For community organizers, soccer is an ice-breakerby Rupa Shenoy, Minnesota Public Radio
Minneapolis — A Minneapolis neighborhood improvement group has found an unconventional yet effective avenue to advance their work: soccer.
The University of Minnesota's Center for Neighborhood Organizing has sponsored a handful of youth soccer teams across the city.
Soccer is a much better way to approach people if you want to help them solve their problems, said Hannah Garcia, with the Minnesota Center for Neighborhood Organizing.
"Soccer is something that's non-threatening," Garcia said. "With some other campaigns, it can be kind of ... hard if you've got strangers talking to you to really want to open up."

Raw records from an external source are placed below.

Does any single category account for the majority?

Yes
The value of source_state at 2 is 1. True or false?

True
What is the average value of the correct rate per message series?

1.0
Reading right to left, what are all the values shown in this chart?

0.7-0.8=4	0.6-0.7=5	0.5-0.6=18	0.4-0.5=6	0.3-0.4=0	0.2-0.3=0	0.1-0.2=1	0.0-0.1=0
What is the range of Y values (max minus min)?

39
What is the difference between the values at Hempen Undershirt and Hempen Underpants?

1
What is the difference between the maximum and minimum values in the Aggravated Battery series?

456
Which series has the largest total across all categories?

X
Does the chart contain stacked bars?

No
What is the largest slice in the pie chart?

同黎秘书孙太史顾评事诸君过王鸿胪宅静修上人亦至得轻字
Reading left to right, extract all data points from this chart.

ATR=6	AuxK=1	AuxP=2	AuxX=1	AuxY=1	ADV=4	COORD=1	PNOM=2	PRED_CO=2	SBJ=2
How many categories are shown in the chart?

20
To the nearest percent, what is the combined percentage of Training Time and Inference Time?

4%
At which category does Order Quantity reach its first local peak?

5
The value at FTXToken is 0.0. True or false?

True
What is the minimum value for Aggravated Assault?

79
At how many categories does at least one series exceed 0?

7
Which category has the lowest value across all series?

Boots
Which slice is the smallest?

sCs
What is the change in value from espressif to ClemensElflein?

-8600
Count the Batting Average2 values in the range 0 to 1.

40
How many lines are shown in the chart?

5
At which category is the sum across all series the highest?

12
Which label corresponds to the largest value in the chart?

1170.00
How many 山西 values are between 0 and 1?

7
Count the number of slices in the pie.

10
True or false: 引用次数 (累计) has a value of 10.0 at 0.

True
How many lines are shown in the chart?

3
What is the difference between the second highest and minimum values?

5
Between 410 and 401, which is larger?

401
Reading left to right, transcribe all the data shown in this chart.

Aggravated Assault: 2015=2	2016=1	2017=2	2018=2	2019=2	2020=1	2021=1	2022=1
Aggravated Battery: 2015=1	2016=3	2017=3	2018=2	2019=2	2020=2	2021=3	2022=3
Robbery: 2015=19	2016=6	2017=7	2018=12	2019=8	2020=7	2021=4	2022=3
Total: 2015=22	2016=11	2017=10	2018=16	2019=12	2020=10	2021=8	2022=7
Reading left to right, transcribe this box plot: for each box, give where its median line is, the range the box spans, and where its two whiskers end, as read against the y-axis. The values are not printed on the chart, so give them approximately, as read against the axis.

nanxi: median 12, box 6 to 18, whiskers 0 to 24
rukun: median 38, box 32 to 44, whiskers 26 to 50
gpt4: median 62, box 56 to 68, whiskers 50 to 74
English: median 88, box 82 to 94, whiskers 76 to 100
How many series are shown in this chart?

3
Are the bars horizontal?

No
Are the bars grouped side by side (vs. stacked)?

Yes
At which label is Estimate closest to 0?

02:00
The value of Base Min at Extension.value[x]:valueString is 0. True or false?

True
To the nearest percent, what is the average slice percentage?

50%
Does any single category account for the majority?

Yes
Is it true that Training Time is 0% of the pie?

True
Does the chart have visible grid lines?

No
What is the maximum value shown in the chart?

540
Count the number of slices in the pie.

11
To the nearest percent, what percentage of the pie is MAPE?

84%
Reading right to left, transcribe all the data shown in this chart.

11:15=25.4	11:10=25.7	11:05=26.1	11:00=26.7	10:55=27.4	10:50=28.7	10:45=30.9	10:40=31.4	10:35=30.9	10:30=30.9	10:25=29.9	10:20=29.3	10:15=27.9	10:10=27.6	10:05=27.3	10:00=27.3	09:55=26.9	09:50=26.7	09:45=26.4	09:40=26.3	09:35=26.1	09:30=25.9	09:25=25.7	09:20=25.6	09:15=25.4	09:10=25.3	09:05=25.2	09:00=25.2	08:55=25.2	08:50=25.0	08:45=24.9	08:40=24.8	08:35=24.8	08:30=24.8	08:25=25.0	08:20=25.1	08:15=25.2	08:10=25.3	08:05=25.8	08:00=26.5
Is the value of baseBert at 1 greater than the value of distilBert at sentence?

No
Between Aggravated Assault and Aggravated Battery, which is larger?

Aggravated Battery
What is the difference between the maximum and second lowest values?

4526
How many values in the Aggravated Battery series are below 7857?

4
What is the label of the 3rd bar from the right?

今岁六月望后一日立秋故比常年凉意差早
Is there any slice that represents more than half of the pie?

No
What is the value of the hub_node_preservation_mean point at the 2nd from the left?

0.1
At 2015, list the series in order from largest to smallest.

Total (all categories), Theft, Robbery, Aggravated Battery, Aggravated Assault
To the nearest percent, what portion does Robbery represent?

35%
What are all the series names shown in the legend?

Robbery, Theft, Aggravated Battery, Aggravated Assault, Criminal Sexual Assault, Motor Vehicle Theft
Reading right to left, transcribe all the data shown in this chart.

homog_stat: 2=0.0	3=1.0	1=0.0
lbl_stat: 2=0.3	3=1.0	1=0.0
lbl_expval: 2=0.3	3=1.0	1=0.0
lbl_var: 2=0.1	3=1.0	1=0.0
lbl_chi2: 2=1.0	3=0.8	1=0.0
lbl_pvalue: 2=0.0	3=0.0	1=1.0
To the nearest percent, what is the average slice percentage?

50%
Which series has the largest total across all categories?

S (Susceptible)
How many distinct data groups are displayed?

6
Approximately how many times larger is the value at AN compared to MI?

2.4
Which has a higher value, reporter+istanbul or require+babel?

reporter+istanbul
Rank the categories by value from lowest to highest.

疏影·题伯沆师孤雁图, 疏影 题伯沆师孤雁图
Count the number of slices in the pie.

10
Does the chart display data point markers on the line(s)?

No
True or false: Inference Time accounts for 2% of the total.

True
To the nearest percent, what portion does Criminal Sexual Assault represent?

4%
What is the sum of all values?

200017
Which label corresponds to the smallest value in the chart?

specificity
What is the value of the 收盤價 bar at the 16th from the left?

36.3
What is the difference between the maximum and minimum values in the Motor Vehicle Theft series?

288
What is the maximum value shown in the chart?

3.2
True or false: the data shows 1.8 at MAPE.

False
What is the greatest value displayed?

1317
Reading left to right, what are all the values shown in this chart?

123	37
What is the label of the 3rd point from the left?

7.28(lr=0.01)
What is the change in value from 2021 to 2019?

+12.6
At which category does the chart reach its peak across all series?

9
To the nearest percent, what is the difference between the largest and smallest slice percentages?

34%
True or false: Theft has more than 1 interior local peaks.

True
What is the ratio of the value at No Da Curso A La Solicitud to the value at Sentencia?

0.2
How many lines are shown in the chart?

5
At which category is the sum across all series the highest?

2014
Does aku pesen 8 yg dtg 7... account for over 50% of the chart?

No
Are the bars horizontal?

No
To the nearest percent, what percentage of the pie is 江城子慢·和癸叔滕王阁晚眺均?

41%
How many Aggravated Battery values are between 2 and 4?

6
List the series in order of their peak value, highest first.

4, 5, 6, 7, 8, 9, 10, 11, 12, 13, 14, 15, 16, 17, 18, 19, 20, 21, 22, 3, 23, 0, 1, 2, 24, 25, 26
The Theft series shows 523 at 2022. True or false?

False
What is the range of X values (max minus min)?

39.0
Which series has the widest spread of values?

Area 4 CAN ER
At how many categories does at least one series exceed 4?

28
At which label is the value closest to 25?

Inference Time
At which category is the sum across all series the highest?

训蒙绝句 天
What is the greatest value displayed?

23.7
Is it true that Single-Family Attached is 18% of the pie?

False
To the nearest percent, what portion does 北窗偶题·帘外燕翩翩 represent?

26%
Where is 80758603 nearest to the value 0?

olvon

Pedro Ochoa, a parent who helped organize the center's Latino team, said the organizers would not have gotten parents' attention without having their kids in soccer.
"No. Definitely no," he said.
"ONE OF THE MOST EXCITING TIMES OF MY LIFE"
On a cool, gray early fall evening in north Minneapolis' Logan Park, two teams from Farview Park on the soccer field move the ball expertly: the Hmong team is in red uniforms, and the Latino kids are in white.
The Hmong team is pretty confident. Last year they lost just one game, and they've won the Minneapolis parks championship in the past.
Jay Clark, Program Director of the Minnesota Center for Neighborhood Organizing, started putting soccer teams together six years ago. The first group was all new refugees, he said.
"That was one of the most exciting times of my life," he said. "They were about half the size of every team they played ... the kids would just run around them like gnats and they won every single game and took the regular season championship."
For six years, he's faithfully shuttled kids to and from games and shouted encouragement from the sidelines. Now he's working with five teams, all from Farview Park.
Clark gathers the kids after games, still in uniform and sticky with dirt and sweat, to talk about problems at home or in school. Any parents around are also pressed into the meeting.
In the past six years, Clark said the parents have successfully campaigned for a Hmong magnet school, a Hmong principal, double the number of bus stops at North high school, a Hmong language class at Patrick Henry high school, and the right to go to suburban school systems.
Now they're working on cleaning up an apartment tower in north Minneapolis where many of the Latino boys live, including defensive player Ismael Montiel, 11.
"Some hobos ... live close and one time they were smoking," Montiel said. "They bring bottles of beer and they break them around our hallway."
The players and their parents met with police and their City Council representative after practices earlier this month to talk about the problems.
"IT'S BEEN A VERY GOOD YEAR"
Back at the soccer field, the Hmong team beat the Latino team, 4-2.
Farview Park Director Paul Jaeger watches from the sidelines with a proud expression. Jaeger found the grant money for the uniforms the two teams wear and said the soccer games have eased tensions in the Hawthorne area.
"The neighborhood does face many challenges, but it's been a very good year," he said. "I think this is one aspect that's leading to the relative safety of the area."
On the other side of the field is Ismael Montiel, still red-faced and breathing hard from the game. He doesn't mind losing as long as he gets to play.
"When I was little I had this dream while I was sleeping of being a soccer player," he said. "When Jay came ... he said they're going to make a soccer team. In my head I said 'Yay, we have a soccer team finally.'"
Now Ismael believes he can also make his other dreams come true -- including a safe neighborhood and home for his family.
- Morning Edition, 09/27/2010, 7:45 a.m.